# how do you tell if it is english walnut or black walnut? Or is there a difference?



## 1goldsniper

What do you look for?


----------



## ClintSearl

Why does it matter?


----------



## shampeon

I understand that English walnut lumber (Juglans regia) tends to be lighter in color than Eastern black walnut (Juglans nigri), but tends to have more figured grain. And Claro walnut (Juglans hindsii) is often confused with English walnut because English walnut often is planted on Claro walnut rootstock. But they're different species. Claro walnut is often highly figured, like English walnut, but tends to be darker (but not as dark as black walnut).

As usual, Hobbit House is a good resource here.
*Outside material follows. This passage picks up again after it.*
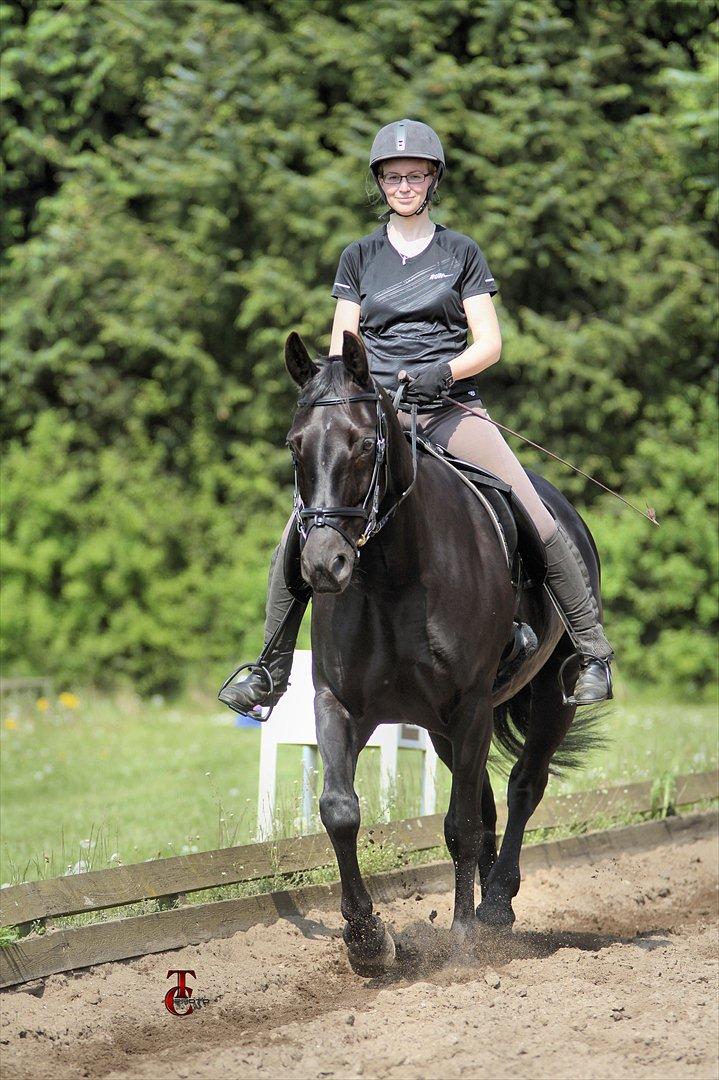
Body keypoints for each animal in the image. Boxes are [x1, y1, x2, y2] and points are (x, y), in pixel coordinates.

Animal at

Pictures of English walnut, black walnut, claro walnut.


----------



## MonteCristo

Actually, the claro I have is quite a bit darker than the black want I have, both being darker than the English walnut I have seen.

Some say that English walnut is the best of the three but, in real terms, I think there isn't a lot of difference in the sense that it is more important how good a sample you have of whatever type you've got a hold of.

I'd base my decision more on price, availability and quality of the sample.


----------



## WDHLT15

Black walnut leaves are much longer with 12 or more leaflets. Also, the terminal leaflet in black walnut tends to be aborted. English walnut has a leaf half the size of black walnut with half the leaflets. The terminal leaflet is prominent. The walnuts are vastly different with the english walnut having a thinner shell, easier to crack, while black walnut has a thick very-hard-to-crack shell. That is why orchards use english walnut instead of black walnut for nut production.


----------



## shampeon

MonteCristo: Interesting. The claro walnut I have is dark, but more red-brown than the purplish brown of black walnut. I don't see as much English walnut here on the west coast.

I definitely agree that the actual piece matters more than the species. Walnut is my favorite wood by far.


----------